Even though Means’ account was so shot full of inaccuracies and
even downright lies that it was denounced by his own co-author, it had already
done its damage in the form of a preposterous conspiracy theory.
Yet in other ways, it was Florence, who had made
possible so much of Warren’s success, as both newspaper editor and politician, who
inadvertently helped undermine his enormous popularity with the public.
When he learned the full dimensions of the scandals
threatening to break over his administration (primarily in the form of the “Teapot Dome” scandal involving Interior Secretary Albert Fall and Navy Secretary Edwin
Denby), Harding cried out, "I can handle my enemies, but God protect me
from my friends!” He might just as well have said, “God protect me from
Florence’s friends.”
Florence had insisted on one friend, Charles Forbes,
to be appointed to head the newly created Veterans Bureau.
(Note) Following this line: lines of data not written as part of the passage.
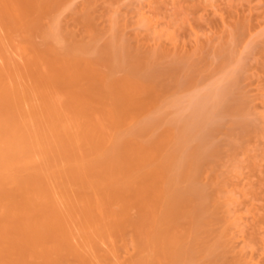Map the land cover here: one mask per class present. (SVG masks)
Returning a JSON list of instances; mask_svg holds the SVG:
<instances>
[{
    "label": "bare ground",
    "instance_id": "bare-ground-1",
    "mask_svg": "<svg viewBox=\"0 0 264 264\" xmlns=\"http://www.w3.org/2000/svg\"><path fill=\"white\" fill-rule=\"evenodd\" d=\"M64 1L0 0V264H253L202 180L231 78L183 98L158 52L66 39Z\"/></svg>",
    "mask_w": 264,
    "mask_h": 264
},
{
    "label": "rangeland",
    "instance_id": "rangeland-1",
    "mask_svg": "<svg viewBox=\"0 0 264 264\" xmlns=\"http://www.w3.org/2000/svg\"><path fill=\"white\" fill-rule=\"evenodd\" d=\"M58 14L66 39L88 42L90 19L98 46L113 36L128 51L158 52L156 65L176 66L168 79L180 82L174 91L183 98L231 78L206 136L217 151L203 164L202 180L210 196L229 197L232 214L243 218L235 221L239 241L228 261L238 251L264 264V0H65Z\"/></svg>",
    "mask_w": 264,
    "mask_h": 264
}]
</instances>
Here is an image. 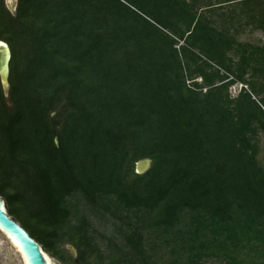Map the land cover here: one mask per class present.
<instances>
[{
	"label": "trees",
	"instance_id": "obj_1",
	"mask_svg": "<svg viewBox=\"0 0 264 264\" xmlns=\"http://www.w3.org/2000/svg\"><path fill=\"white\" fill-rule=\"evenodd\" d=\"M257 30L264 0H0L8 213L63 264H264Z\"/></svg>",
	"mask_w": 264,
	"mask_h": 264
},
{
	"label": "water",
	"instance_id": "obj_2",
	"mask_svg": "<svg viewBox=\"0 0 264 264\" xmlns=\"http://www.w3.org/2000/svg\"><path fill=\"white\" fill-rule=\"evenodd\" d=\"M16 2L17 0H12V4L6 2L7 7L12 12H14ZM10 57L11 50L9 44L7 41L0 39V82L5 94H7L9 88L8 74ZM151 162L152 160L149 157H142L136 160L135 171L137 173L145 172L150 167ZM0 230L19 251L23 264H59L46 250H44L42 245L8 213L5 200L1 196ZM68 247L74 252L71 245Z\"/></svg>",
	"mask_w": 264,
	"mask_h": 264
},
{
	"label": "rangeland",
	"instance_id": "obj_3",
	"mask_svg": "<svg viewBox=\"0 0 264 264\" xmlns=\"http://www.w3.org/2000/svg\"><path fill=\"white\" fill-rule=\"evenodd\" d=\"M12 4V0H5V3ZM223 9V8H222ZM240 39H247L251 41L264 40V33L261 31H253V32H243L239 35ZM240 84L233 86V91H236L239 88ZM74 250V248H73ZM75 252V251H74ZM13 255L17 264H23L21 255L17 253L16 247L10 242V240L0 231V264H5V258L8 255ZM50 254V253H49ZM50 256L59 262H61L56 256L50 254ZM62 263V262H61ZM63 264V263H62Z\"/></svg>",
	"mask_w": 264,
	"mask_h": 264
},
{
	"label": "flooded vegetation",
	"instance_id": "obj_4",
	"mask_svg": "<svg viewBox=\"0 0 264 264\" xmlns=\"http://www.w3.org/2000/svg\"><path fill=\"white\" fill-rule=\"evenodd\" d=\"M1 231V230H0ZM2 232V231H1ZM3 233V232H2ZM4 234V233H3ZM5 235V234H4ZM6 236V235H5ZM66 246L68 247L69 244H66ZM69 248V247H68ZM70 249V248H69ZM71 250V249H70ZM17 253L19 254V251L16 249ZM72 253H75L71 250ZM57 263L59 264H62L61 262L55 260ZM5 264H17V260L16 258L13 256V255H8L6 258H5Z\"/></svg>",
	"mask_w": 264,
	"mask_h": 264
}]
</instances>
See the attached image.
He betrayed the
couple’s—and the nation’s—trust through massive kickbacks and corruption at the
bureau.
The second friend of Florence’s was Dr. Charles Sawyer, personal physician to the President. He had endeared himself to the
first lady by advising her she did not need surgery for what seemed like a
life-threatening kidney ailment, at a time when other prominent physicians were
urging surgery. When she recovered, she ascribed to him almost the same level
of medical wisdom that Czarina Alexandra of Russia regarded the mad monk
Rasputin.
The Hardings adored this little, somewhat pompous man, but much of
the White House staff were cool toward him.
Dr. Sawyer was a homeopath, which meant he did not
possess the requisite expertise when the President, even before his fatal trip
west, began to develop what sounds like serious heart trouble.
Carl Anthony, a
prominent historian of First Ladies in general and Florence in particular,
believes that Harding’s so-called “mysterious death” is not so mysterious at
all—it was the result of misdiagnosis, mistreatment (including the use of purgatives) and medical neglect.
Furthermore, Florence enlisted Harding’s private
secretary, George Christian, in attempt to destroy her husband’s papers, in a
misguided attempt to sanitize his memory. (She was not the last First
Lady to do so. Some years later, Harry Truman found his wife burning his
letters. “Think of history,” he protested. “I am!” she answered.)
What she did
not realize, however, was that Christian only sent her a few cartons. He kept
more than 100 cubic feet of records in the White House basement. Many
commentators and even historians wrote under the belief that they need not
consult any primary documents from his administration because none existed.
It
was only in the 1960s that the Harding Memorial Association began to relinquish
its tight grip on this material, which then ended up in the hands of the Ohio
Historical Society. It has taken historians (including, interestingly enough, John Dean of Watergate fame) all this time, after consulting these records, to construct a more nuanced view of this heavily maligned President.